Gannett (GCI) - Get Report received a blow to its $864 million hostile efforts to acquire Tribune Publishing (TPUB) after an influential proxy advisory firm recommended that institutional investors don't support the USA Today publisher's "just vote no" campaign against the Chicago-based media company's directors.
The recommendation, which was made by Institutional Shareholder Services in a report obtained by The Deal Monday, comes after Gannett on May 2nd launched a "just vote no" campaign urging shareholders to oppose Tribune Publishing's eight incumbent director candidates in an uncontested election as part of an effort to bolster its unsolicited bid.
The vote on the directors, which is scheduled to take place at Tribune Publishing's June 2 annual meeting, will have no binding impact on its management or board. However, a large negative vote against Tribune Publishing's directors would send a strong message that shareholders want the two sides to engage in discussions about a combination. The effort could also backfire - a weak vote of opposition would show the opposite is true.
In addition, on Monday Tribune Publishing's board said it was rejecting Gannett's $864 million hostile bid but it also said it was inviting Gannett to agree to a mutual non-disclosure agreement to conduct a due diligence and examine whether a transaction is in the best interest of Tribune and Gannett shareholders.
The offer of a review of the books comes as ISS backed up its recommendation against supporting Gannett's campaign by noting that the publisher didn't make a tender offer to acquire Tribune Publishing nor did it offer up any dissident director candidates. The deadline to nominate a dissident slate of directors had already passed by the time Gannett made its unsolicited bid.
Gannett's bid was increased earlier this month from $815 million to $864 million and represents a 99% premium to unaffected closing price the day before the media giant made its first bid. However, ISS suggested that based on its analysis that the revised bid still "materially underrepresented the intrinsic value of the company." In addition, ISS said that "given these considerations" it appears that Tribune Publishing's response "appears to have been appropriate." and leaves little reason to believe opposing director candidates "is warranted."
The Rockville, Md.-based proxy adviser's recommendations carry a lot of weight with institutional investors, many of which have their own internal vote review committees that also take into account the firm's outside analysis.

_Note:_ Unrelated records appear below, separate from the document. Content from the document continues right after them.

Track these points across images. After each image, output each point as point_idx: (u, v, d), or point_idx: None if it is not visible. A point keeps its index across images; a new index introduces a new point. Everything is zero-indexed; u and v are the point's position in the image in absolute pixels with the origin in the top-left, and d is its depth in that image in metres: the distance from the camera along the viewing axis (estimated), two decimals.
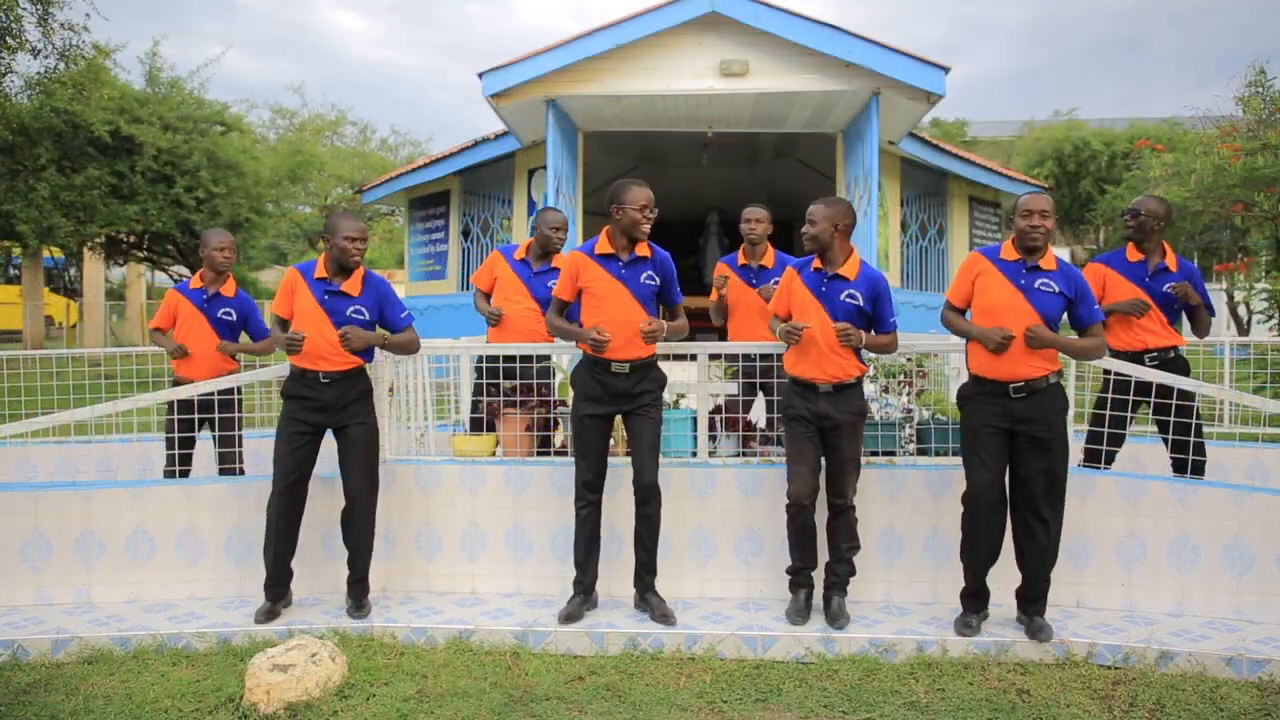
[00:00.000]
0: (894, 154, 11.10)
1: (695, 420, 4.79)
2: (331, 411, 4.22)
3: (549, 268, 5.29)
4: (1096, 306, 3.99)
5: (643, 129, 9.84)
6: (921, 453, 4.74)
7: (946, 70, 8.00)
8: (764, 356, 4.82)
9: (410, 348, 4.43)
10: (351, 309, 4.21)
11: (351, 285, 4.24)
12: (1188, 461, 4.71)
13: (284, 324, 4.31)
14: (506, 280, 5.31)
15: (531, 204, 11.24)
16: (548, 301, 5.15)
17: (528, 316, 5.20)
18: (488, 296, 5.42)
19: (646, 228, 4.14)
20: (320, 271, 4.24)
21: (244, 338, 5.50)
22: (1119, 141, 21.67)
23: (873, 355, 4.96)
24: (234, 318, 5.35)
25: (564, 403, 4.86)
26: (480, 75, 8.27)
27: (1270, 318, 9.98)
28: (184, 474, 5.19)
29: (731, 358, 5.04)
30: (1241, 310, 12.15)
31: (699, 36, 8.18)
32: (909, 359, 5.06)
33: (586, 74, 8.29)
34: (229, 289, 5.36)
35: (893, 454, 4.70)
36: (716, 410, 4.99)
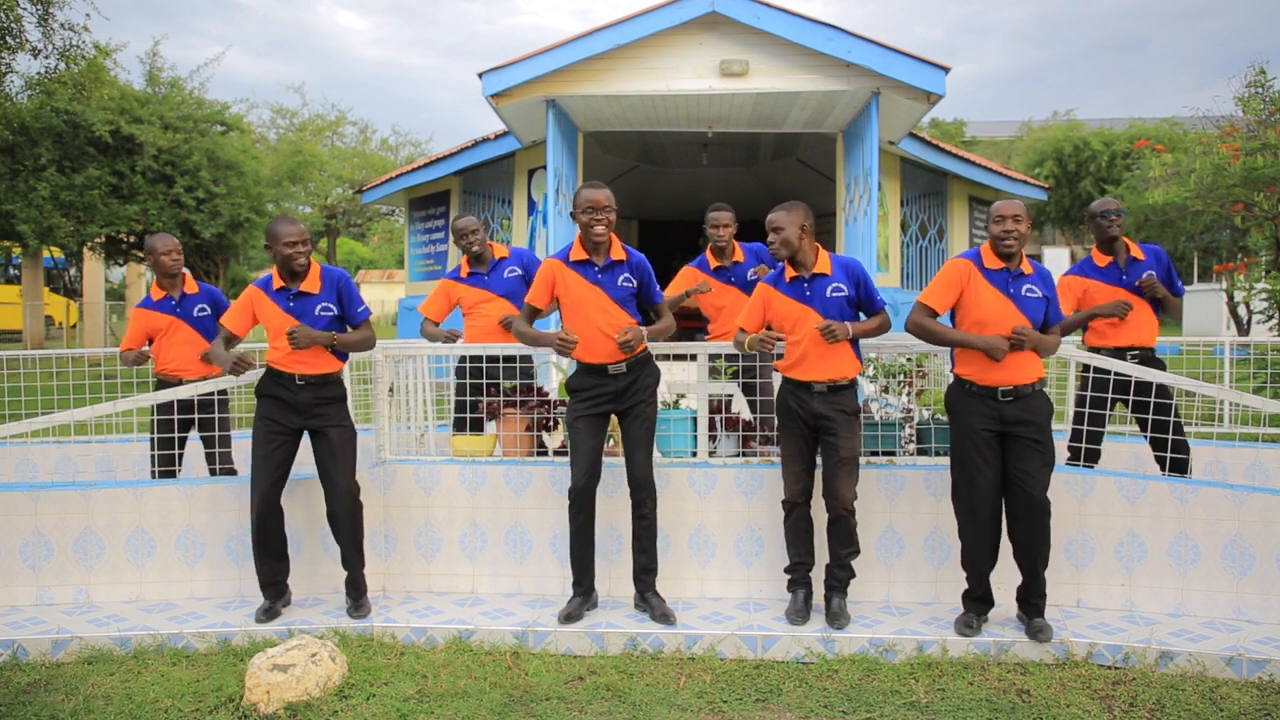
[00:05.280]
0: (894, 154, 11.10)
1: (695, 420, 4.79)
2: (305, 413, 4.21)
3: (497, 262, 5.35)
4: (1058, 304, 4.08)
5: (643, 129, 9.85)
6: (921, 453, 4.74)
7: (946, 70, 8.01)
8: (763, 356, 4.81)
9: (363, 346, 4.35)
10: (318, 307, 4.21)
11: (310, 284, 4.22)
12: (1181, 460, 4.73)
13: (231, 339, 4.28)
14: (471, 298, 5.35)
15: (531, 204, 11.25)
16: (511, 294, 5.18)
17: (499, 316, 5.24)
18: (438, 325, 5.42)
19: (599, 229, 4.09)
20: (278, 282, 4.22)
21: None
22: (1119, 141, 21.68)
23: (872, 355, 4.97)
24: (209, 311, 5.33)
25: (563, 403, 4.86)
26: (480, 75, 8.28)
27: (1270, 318, 9.97)
28: (169, 474, 5.15)
29: (732, 358, 5.04)
30: (1241, 310, 12.14)
31: (699, 36, 8.19)
32: (909, 359, 5.06)
33: (586, 74, 8.30)
34: (191, 287, 5.34)
35: (893, 454, 4.70)
36: (717, 410, 4.99)
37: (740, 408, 5.24)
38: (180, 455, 5.19)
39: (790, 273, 4.16)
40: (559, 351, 4.13)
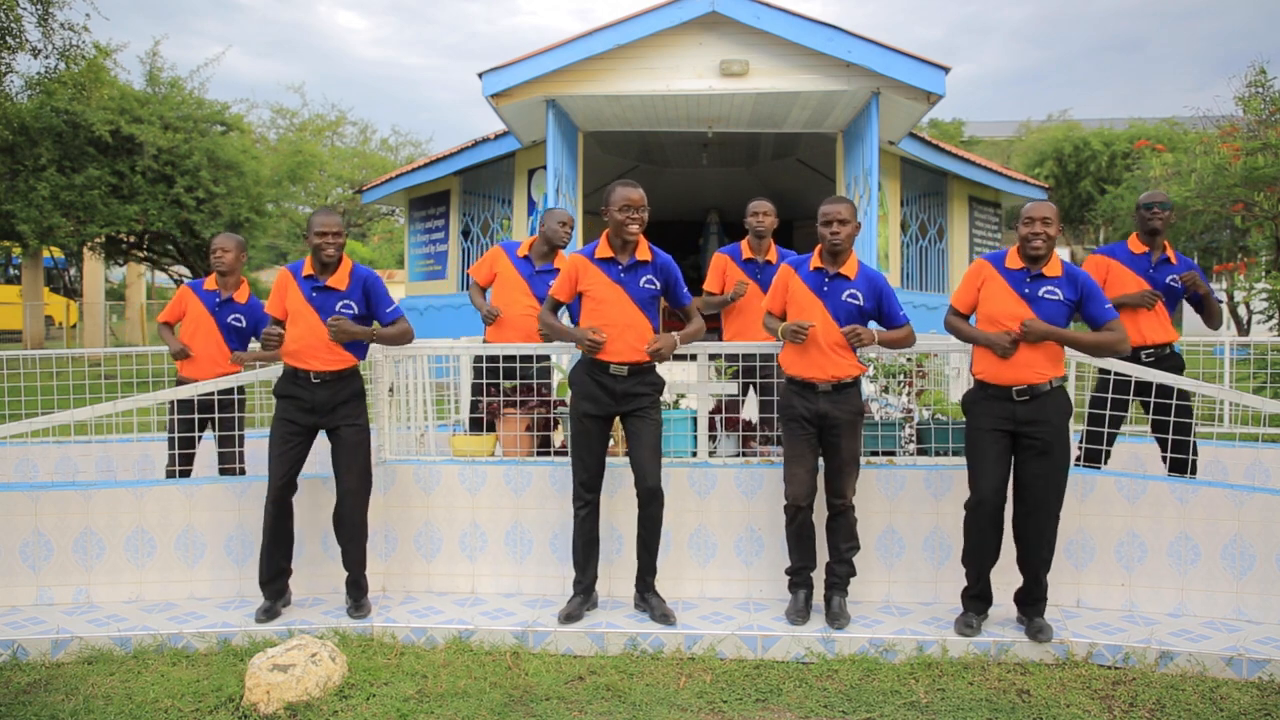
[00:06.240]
0: (894, 154, 11.10)
1: (695, 420, 4.79)
2: (322, 412, 4.22)
3: (550, 267, 5.30)
4: (1108, 304, 3.95)
5: (643, 129, 9.84)
6: (921, 453, 4.74)
7: (946, 70, 8.01)
8: (764, 356, 4.82)
9: (401, 339, 4.40)
10: (340, 304, 4.22)
11: (338, 280, 4.24)
12: (1183, 460, 4.72)
13: (279, 324, 4.31)
14: (508, 277, 5.31)
15: (531, 204, 11.25)
16: (543, 300, 5.16)
17: (528, 315, 5.20)
18: (485, 291, 5.40)
19: (634, 228, 4.10)
20: (308, 269, 4.25)
21: (253, 345, 5.49)
22: (1119, 141, 21.66)
23: (872, 355, 4.96)
24: (244, 324, 5.34)
25: (564, 402, 4.86)
26: (480, 75, 8.28)
27: (1270, 318, 9.98)
28: (185, 474, 5.18)
29: (732, 357, 5.04)
30: (1241, 310, 12.14)
31: (699, 36, 8.19)
32: (909, 359, 5.06)
33: (586, 74, 8.30)
34: (242, 295, 5.35)
35: (893, 454, 4.70)
36: (716, 410, 4.99)
37: (749, 408, 5.21)
38: (193, 455, 5.20)
39: (815, 263, 4.16)
40: (588, 350, 4.13)
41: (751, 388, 5.11)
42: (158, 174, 15.47)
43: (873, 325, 4.23)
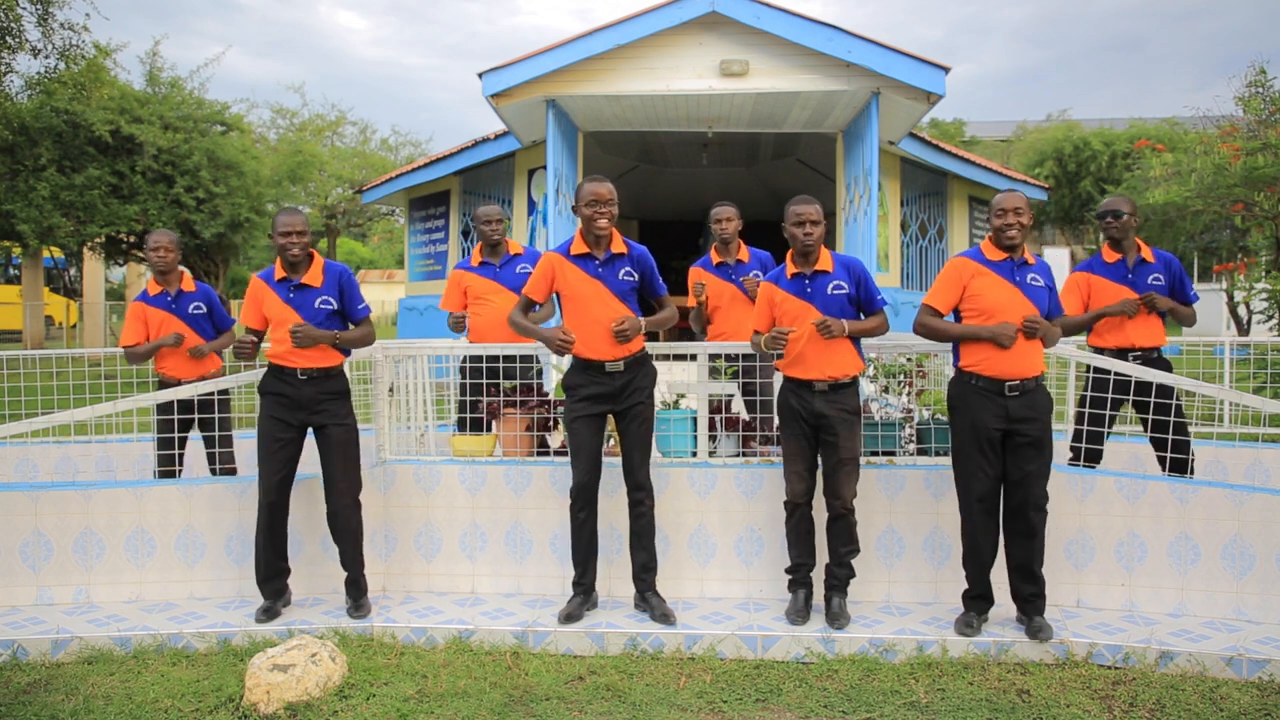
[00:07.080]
0: (894, 154, 11.10)
1: (695, 420, 4.79)
2: (308, 409, 4.21)
3: (510, 257, 5.34)
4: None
5: (643, 129, 9.84)
6: (921, 453, 4.74)
7: (946, 70, 8.01)
8: (764, 355, 4.81)
9: (363, 343, 4.39)
10: (318, 300, 4.22)
11: (312, 277, 4.24)
12: (1173, 459, 4.72)
13: (256, 335, 4.29)
14: (479, 287, 5.34)
15: (531, 204, 11.25)
16: (519, 290, 5.17)
17: (504, 308, 5.21)
18: (462, 318, 5.42)
19: (603, 223, 4.10)
20: (279, 273, 4.24)
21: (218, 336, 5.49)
22: (1119, 141, 21.65)
23: (872, 355, 4.96)
24: (204, 309, 5.35)
25: (562, 402, 4.86)
26: (480, 75, 8.27)
27: (1270, 318, 9.97)
28: (174, 474, 5.16)
29: (732, 358, 5.04)
30: (1241, 310, 12.14)
31: (699, 36, 8.18)
32: (909, 359, 5.06)
33: (586, 74, 8.29)
34: (188, 284, 5.36)
35: (893, 454, 4.69)
36: (716, 410, 4.99)
37: (739, 408, 5.24)
38: (181, 455, 5.19)
39: (792, 269, 4.16)
40: (556, 351, 4.13)
41: (739, 388, 5.12)
42: (158, 174, 15.47)
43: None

However, the recommendation is likely not going to appease Tribune Publishing's second largest shareholder, asset manager Oaktree Capital Group, which on May 6 reported in an activist securities filing that it was urging the media company to "pursue discussions" with Gannett, which owns over 100 newspapers, to see if an acceptable agreement can be reached between the two media companies.
Oaktree owns a 15% Tribune Publishing stake and on Monday it submitted a securities filing including a letter it sent to the company Friday saying it should establish an independent committee with advisers to consider Gannett's proposal.
Nevertheless, the ISS recommendation could have more sway with other Tribune Publishing institutional investors, such as BlackRock, Vanguard or State Street, which all own significant stakes in the company. A vote for Tribune Publishing directors by these investors could weaken Gannett's campaign and unravel its acquisition efforts down the road.
In addition, Michael Ferro, Tribune Publishing's executive chairman, could pose a significant complication to a possible deal. Ferro acquired a 16% stake in Tribune Publishing about three months ago for roughly $8.50 a share at a slight discount to the media company's share closing price a day prior to the announcement of the deal, according to Gannett.
In addition, Tribune Publishing said Monday that it received a $70.5 million capital investment from Nant Capital in exchange for a 12.9% stake in Tribune Publishing. Gannett on Monday argued that the share issuance, coupled with Ferro's stake represents an ownership position of roughly 30%. The sale suggests that Tribune Publishing is building a blocking stake in advance of the June 2 meeting.
Oaktree in its letter said Gannett filed proxy material on Friday noting that Ferro stated at a May 12 meeting with Gannett that "a business combination between Gannett and Tribune could make sense as long as Mr. Ferro would have a 'significant role' and was its 'largest shareholder.'"
In addition, Oaktree suggested that Ferro wants to turn the table by making his own bid to take over Gannett, a possibility that was widely reported last week.
As a result, Oaktree is urging Tribune Publishing to not include Ferro and four other directors on the independent committee it wants the media company to set up. "The developments since our Wednesday letter to you have only caused us to believe more strongly that a negotiated transaction with Gannett is in the best interests of all Tribune shareholders," Oaktree said in its letter.